### Passage for review

From: <fitzjarrell_at_cox.net>
Date: Thu, 16 Aug 2007 13:42:35 -0700
Message-ID: <1187296955.246469.170280@50g2000hsm.googlegroups.com>


On Aug 16, 2:54 pm, Adam Cameron <adam_j..._at_hotmail.com> wrote:
> > As TRUNCATE is DDL, not DML,. two 'implied' commits occur, once before
> > the truncate does the dirty deed, and once after. As such, there
> > isn't any way to 'lock' this
>
> Ah. Makes sense.
>
> I need to do some reading up on why truncate works like that. Just for my
> own edification, I mean. I'm not doubting you, but it doesn't seem like a
> DDL type operation to me. Depends on how it's implemented I guess.
>
> > message. In 10g the data is deleted (DML, no commit, implied or
> > otherwise) so the behaviour you expect (returning a read-consistent
> > image from the time before the refresh began) would occur.

######

→ **What you will do**: In the TRUNCATE discussion, how many implied commits occur when TRUNCATE runs, and when do they happen? The listing that follows has no connection to the TRUNCATE discussion.

### Given material

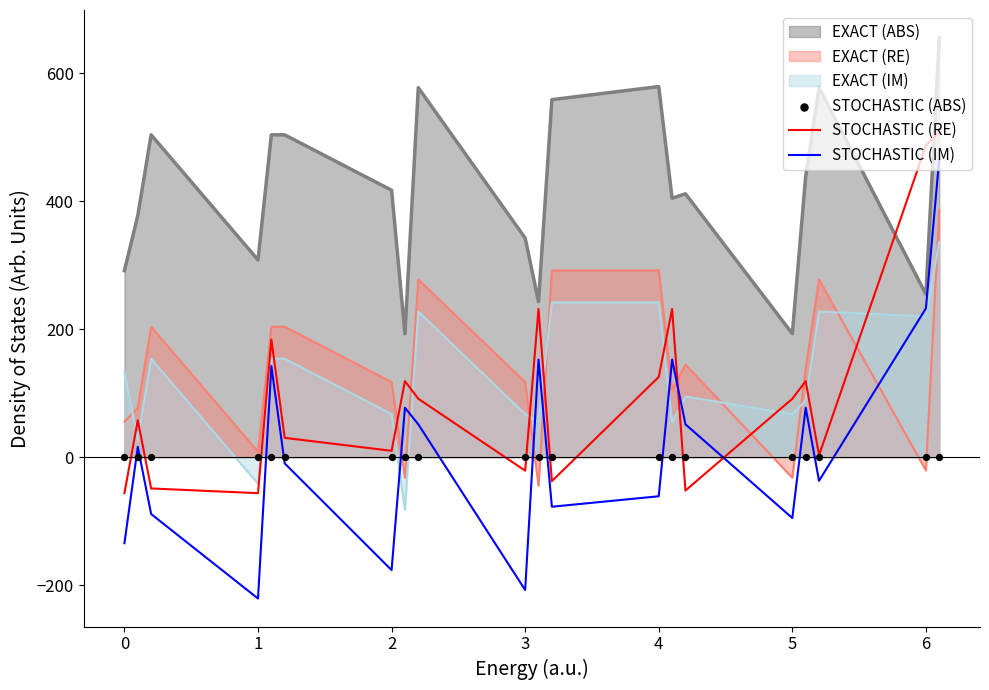

What is the highest value of the STOCHASTIC (RE) series?

508.1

######

→ **Expected answer**: Two implied commits occur, one before the truncate and one after it.